• **WRITTEN PROBLEM**
Copy the lines of the records exactly, starting at the first line and ending at the line that contains "locality: Laramie Hills, Albany Co.", with both ends included.

Dataset excerpts:
** BEGIN **

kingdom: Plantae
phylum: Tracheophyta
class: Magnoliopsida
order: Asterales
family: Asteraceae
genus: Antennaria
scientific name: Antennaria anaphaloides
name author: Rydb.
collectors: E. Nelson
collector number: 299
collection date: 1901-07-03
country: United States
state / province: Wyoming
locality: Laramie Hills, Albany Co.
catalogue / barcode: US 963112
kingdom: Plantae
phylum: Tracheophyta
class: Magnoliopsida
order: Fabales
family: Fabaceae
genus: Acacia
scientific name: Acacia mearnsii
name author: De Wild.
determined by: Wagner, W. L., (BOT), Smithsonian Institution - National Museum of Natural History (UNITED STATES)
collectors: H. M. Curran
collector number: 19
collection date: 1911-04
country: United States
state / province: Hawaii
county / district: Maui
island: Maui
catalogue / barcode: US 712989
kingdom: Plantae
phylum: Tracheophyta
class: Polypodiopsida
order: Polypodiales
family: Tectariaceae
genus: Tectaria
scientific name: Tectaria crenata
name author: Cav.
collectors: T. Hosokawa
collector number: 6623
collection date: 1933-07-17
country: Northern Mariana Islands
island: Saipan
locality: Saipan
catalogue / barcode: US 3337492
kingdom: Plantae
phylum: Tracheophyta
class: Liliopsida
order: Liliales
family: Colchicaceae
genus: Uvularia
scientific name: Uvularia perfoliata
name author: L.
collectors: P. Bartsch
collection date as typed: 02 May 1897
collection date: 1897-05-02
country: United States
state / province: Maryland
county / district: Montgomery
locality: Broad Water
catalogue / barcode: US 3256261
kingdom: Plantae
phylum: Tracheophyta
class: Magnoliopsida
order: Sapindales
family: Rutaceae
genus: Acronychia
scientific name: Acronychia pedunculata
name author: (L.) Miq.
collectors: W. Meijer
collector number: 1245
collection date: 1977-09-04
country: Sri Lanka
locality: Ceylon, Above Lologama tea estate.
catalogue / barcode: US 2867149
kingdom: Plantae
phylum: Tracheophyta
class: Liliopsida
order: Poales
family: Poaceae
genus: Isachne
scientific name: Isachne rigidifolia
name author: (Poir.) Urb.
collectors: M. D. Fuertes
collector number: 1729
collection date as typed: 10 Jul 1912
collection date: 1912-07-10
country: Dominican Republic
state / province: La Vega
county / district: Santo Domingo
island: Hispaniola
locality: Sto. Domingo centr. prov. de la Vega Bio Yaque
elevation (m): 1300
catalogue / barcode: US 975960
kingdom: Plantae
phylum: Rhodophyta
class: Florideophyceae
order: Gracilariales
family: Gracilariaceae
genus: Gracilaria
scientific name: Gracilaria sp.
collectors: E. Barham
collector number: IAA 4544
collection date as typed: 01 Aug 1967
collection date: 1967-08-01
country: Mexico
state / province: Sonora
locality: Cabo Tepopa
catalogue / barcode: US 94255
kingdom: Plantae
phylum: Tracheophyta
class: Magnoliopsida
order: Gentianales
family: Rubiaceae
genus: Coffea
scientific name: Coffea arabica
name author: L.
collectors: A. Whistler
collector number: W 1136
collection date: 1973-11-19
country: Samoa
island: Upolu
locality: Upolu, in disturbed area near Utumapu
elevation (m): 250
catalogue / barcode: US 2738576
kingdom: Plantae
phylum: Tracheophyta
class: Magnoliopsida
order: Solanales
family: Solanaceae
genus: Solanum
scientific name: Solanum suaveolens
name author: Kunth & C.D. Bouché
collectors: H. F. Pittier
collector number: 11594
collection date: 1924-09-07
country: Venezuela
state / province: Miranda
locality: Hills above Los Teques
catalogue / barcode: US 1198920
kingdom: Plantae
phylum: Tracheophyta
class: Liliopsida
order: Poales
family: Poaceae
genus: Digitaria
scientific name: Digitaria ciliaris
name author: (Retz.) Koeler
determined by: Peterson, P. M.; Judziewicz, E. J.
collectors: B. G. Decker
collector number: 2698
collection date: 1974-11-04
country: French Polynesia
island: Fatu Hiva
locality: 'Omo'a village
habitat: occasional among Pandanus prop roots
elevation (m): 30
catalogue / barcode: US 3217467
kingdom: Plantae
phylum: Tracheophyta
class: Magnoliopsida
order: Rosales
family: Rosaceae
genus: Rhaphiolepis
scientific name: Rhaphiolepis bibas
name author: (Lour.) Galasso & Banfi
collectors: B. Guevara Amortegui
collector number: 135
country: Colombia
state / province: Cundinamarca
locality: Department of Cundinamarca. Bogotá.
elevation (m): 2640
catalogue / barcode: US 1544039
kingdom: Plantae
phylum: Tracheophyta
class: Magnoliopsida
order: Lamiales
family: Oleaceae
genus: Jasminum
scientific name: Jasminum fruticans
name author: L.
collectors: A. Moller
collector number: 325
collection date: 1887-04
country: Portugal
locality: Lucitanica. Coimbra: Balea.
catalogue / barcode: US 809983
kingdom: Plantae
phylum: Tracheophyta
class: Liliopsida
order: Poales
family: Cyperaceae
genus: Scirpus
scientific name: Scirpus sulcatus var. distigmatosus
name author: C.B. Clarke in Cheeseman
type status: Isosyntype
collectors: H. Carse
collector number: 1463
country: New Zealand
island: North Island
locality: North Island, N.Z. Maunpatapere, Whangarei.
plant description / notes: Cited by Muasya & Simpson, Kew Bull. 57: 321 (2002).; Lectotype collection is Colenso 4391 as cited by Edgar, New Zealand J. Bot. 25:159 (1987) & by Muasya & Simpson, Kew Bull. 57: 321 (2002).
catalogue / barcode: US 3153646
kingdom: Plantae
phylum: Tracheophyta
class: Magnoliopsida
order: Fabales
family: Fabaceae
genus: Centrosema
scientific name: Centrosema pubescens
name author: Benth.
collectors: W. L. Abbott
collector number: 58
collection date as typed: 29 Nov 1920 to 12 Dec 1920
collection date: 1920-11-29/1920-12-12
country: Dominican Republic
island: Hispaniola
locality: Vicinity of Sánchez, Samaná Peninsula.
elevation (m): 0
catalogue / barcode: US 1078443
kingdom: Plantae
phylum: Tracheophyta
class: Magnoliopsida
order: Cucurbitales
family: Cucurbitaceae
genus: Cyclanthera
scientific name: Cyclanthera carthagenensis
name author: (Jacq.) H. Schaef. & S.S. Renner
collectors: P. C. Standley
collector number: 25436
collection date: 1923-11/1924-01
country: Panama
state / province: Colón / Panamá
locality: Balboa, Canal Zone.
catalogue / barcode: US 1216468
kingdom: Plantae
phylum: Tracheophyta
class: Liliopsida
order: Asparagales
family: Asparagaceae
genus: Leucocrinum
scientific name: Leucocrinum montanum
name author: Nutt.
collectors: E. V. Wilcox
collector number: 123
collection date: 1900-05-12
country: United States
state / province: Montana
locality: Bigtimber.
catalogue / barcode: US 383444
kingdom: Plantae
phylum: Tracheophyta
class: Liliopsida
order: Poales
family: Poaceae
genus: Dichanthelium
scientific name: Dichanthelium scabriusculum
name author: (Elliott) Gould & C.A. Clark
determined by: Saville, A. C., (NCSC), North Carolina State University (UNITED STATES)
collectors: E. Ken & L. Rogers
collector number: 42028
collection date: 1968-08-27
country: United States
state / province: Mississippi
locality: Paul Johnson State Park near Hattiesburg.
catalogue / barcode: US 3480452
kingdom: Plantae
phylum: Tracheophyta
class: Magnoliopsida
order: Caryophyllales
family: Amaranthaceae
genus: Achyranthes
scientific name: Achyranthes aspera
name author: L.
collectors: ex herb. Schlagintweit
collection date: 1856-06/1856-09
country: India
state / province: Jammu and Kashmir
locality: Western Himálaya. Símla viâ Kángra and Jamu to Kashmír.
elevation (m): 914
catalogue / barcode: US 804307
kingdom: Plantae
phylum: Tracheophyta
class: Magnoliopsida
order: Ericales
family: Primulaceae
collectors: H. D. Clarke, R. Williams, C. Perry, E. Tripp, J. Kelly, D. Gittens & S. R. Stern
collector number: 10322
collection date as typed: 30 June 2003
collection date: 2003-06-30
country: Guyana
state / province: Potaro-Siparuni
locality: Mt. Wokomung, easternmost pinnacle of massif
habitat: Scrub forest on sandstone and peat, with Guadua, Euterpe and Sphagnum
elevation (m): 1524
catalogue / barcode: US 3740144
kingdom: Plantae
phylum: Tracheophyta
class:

** END **

• **RESULT**
kingdom: Plantae
phylum: Tracheophyta
class: Magnoliopsida
order: Asterales
family: Asteraceae
genus: Antennaria
scientific name: Antennaria anaphaloides
name author: Rydb.
collectors: E. Nelson
collector number: 299
collection date: 1901-07-03
country: United States
state / province: Wyoming
locality: Laramie Hills, Albany Co.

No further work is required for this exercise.